After picking up the elderly patient and delivering him to Royal Prince Alfred Hospital, it's one-patient-down for Mr Roser and Mr Garne.

"People like that you can do something for. You can rehydrate them, get their fluids up, address the cardiac side of things," Mr Garne says.

"The big traumas, there's nothing you can really do in an ambulance. You're patchwork until you get them [to theatre]."

But, he says, it is always the "higher acuity" cases [complex emergency cases] that stick with him.

"I remember we had a guy on ice, that jumped off the 18th floor [of a building]," he says. "When we got there he was actually trying to fight the police off. But he had bilateral compound fractured femurs, his lungs decompressed and half his face had been knocked off."

It's around 1am and the patient from Leichhardt has been handed over to staff at RPA.

At this point the pair have 15 minutes to ensure the ambulance cabin has been fully sanitised and restocked, ready for the next patient.

"My record is three minutes, 32 [seconds]," Mr Roser says, adding that it's often easier to hose out the cabin in particularly messy cases.

Highs and lows

After nearly 10 years in the job, Mr Roser says the best and worst jobs involve babies.

"I've delivered four babies and that is so great ... but I went to an 11-day-old cardiac arrest not so long ago, that was horrible," he recalls.

"Mum fell asleep while breastfeeding and accidentally suffocated the baby. It was really quite surreal."

Mr Roser still remembers the mother grabbing him, saying, "I've killed my baby, haven't I?"

"How do you answer that? It's not the way things are supposed to go."

It's a little after 1.30am and the crew is arriving at a two-storey home in Bellevue Hill where an 82-year-old male has woken up with slurred speech. He is a diabetic and has a history of stroke.

12:37pm. NSW Ambulance Paramedics arrive at a home in Bellevue Hill to treat an 82yo diabetic male with stroke like symptoms, low blood sugars and a drooping right side of the face. He was stabilised and transported to St Vincent?s Hospital. 9th Feburary 2018, Photo: Wolter Peeters, The Sydney Morning Herald.

Paramedics arrive at a Bellevue Hill home to treat a 82-year-old diabetic male with a history of stroke. Photo: Wolter Peeters

The call-out is typical for this time of night, and after an abnormality appears on his electrocardiology reading, the crew decides to take him to St Vincent's Hospital.

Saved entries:
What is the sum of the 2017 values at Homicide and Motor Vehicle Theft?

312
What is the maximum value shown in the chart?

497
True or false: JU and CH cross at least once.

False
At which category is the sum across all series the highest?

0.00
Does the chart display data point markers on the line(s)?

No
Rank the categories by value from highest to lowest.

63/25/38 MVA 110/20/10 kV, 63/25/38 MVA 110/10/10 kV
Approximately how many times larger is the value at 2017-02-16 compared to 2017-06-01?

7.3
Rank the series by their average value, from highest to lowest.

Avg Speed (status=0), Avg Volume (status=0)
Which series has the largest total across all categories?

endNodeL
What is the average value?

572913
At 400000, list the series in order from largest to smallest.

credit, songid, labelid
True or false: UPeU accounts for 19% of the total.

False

> **Questions**
1. Write out the part of the paramedics article starting with "It's around 1am" and going on through "the next patient.".
2. Pick up the article on the paramedics' night shift after its final sentence and keep writing it.

> **Expected responses**
1.
It's around 1am and the patient from Leichhardt has been handed over to staff at RPA.

At this point the pair have 15 minutes to ensure the ambulance cabin has been fully sanitised and restocked, ready for the next patient.

2.
En route, Acting Superintendent Anson, who is still with the team, hears a troubling call on the radio.

"Methadone overdose in Glebe. Patient is an eight-year-old girl."

It is 2.22am.

11:38pm. NSW Ambulance Paramedic Eugene Roser cleans the trolley after transporting a 70 yo male from Leichhardt to RPA Hospital. 9th Feburary 2018, Photo: Wolter Peeters, The Sydney Morning Herald.

NSW Ambulance paramedic Eugene Roser cleans a trolley. Photo: Wolter Peeters

As he heads towards the reported emergency, a clarification comes through from another ambulance that has already arrived.

"Looks like a custody issue. Police are here. This is not a job for us."

False reports and non-emergency calls are common for triple-0 operators, who answer a call for help on average every 28 seconds, with only 10 per cent concerning life-threatening conditions.

"I've been called twice to mosquito bites," Mr Garne says.

Back at Vinnies it has just passed 3.15am and the unconscious 49-year-old man from the pokies lounge is still down. His heart has not started in over half an hour. Sadly it won't start again.

Doctors call his time of death just after 5am.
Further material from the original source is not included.